In "Deer Dance," one of Toxicity's indignant protest songs, the lyrics were inspired by the police riots at the 2000 Democratic National Convention, when mounted cops cleared thousands of protestors with a flurry of rubber bullets. ("Beyond the Staples Center/You can see America/With its tired poor avenging disgrace/Peaceful loving youth against the brutality/Of plastic existence.") The brutal chorus "Pushing little children/With their fully automatics/They like to push the weak around" pummels the listener to the ground like a testosterone-laden LAPD thug.
One of the main issues creeping into all their releases, though, is an awareness of the Armenian Genocide (1895–1915), when Ottoman Turks killed some 1.5 million Armenians. The U.S. government has never recognized the genocide for fear of upsetting its military ally, Turkey, whose government to this day denies it ever happened. The band puts real force behind this key Armenian-American issue by organizing large benefits for the Armenian National Committee of America, which lobbies Congress to officially recognize the atrocity.

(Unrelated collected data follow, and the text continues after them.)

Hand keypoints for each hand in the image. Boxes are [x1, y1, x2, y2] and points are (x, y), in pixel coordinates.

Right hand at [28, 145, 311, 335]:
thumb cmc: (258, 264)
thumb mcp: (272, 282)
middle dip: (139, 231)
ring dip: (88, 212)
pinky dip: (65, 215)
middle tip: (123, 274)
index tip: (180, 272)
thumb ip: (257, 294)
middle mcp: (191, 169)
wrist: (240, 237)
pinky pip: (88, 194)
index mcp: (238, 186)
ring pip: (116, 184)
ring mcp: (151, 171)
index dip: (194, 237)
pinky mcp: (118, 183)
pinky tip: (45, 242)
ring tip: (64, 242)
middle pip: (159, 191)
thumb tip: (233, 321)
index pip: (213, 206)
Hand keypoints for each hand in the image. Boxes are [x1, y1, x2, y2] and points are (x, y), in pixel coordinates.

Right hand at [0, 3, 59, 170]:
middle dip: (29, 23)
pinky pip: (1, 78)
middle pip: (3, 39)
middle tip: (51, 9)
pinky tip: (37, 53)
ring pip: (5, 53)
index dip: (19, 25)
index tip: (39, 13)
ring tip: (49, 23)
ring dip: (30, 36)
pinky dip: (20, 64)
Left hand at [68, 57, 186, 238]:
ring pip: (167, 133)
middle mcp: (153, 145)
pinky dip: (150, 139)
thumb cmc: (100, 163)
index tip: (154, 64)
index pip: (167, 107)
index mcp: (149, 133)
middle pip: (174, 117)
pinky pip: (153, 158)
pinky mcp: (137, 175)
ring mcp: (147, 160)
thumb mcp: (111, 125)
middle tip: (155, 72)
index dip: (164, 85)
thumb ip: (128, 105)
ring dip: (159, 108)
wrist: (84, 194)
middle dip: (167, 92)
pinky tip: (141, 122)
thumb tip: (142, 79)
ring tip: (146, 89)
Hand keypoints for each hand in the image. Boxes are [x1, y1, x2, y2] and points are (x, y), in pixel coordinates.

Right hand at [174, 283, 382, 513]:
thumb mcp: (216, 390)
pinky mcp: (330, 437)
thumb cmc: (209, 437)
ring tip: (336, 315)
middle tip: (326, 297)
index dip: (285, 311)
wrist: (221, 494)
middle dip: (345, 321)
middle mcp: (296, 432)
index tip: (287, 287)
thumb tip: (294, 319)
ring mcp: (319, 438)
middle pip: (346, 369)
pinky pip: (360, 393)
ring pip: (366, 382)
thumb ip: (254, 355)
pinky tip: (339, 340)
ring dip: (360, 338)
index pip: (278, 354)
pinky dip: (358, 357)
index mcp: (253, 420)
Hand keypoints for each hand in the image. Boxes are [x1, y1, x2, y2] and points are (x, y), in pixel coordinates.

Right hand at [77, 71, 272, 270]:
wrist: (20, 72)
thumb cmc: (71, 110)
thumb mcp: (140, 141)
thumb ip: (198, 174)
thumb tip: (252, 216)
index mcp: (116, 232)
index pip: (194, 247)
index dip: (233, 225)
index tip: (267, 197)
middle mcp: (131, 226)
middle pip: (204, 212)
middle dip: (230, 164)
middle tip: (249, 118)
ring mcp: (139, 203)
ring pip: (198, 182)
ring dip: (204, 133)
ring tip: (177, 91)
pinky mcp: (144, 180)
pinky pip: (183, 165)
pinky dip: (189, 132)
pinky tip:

As SOAD's popularity has grown exponentially, the band has made no concessions in their music or their politics. Their latest record Mezmerize, the first of a two-disc set (the second half, Hypnotize, arrives in November), is another radical slice of odd-tasting pie. Mezmerize isn't all social critique—take the blatantly silly "Old School Hollywood," which was apparently inspired by actor Tony Danza cutting in line at a baseball game. But then there's the fiery payback anthem, "Revenga," and the puzzling "Radio/Video," which have plenty of hooks, though SOAD drop wacky harmonies, perverse screeching, and circus chord progressions whenever possible.
Beyond their blasts of thunder and raining glass, SOAD once again showcase amazingly sharp lyrics. Heshers concerned with politics rarely venture beyond the issues of censorship, legalizing pot, and the evils of Christianity. More in the spirit of punk rock, SOAD are truly outraged by the millions of people forced to live below poverty in one of the world's richest nations. Their current hit, Mezmerize's "B.Y.O.B," is about how those same poor folk are shipped off to die in Iraq. With its repeated howl of "Why do they always send the poor?/Why don't presidents fight the war?" this single is a rare detour from the regular sort of moronic mouthing off one expects from Mallternative radio.
One of the album's strangest cuts is "Cigaro," which rips along at the pace of a frenzied hardcore punk tune. The song's concept is fairly simple, comparing war and global politics to a cock-sizing contest. However, SOAD may be the first metal band to make fun of machismo, tie the idea to world leaders committing genocide, and then put forth the whole argument in a song that manages to be zany and bone crunching at the same time. Bursting with new-fangled ideas like insane, pissed-off physicists, System of a Down simply stand alone.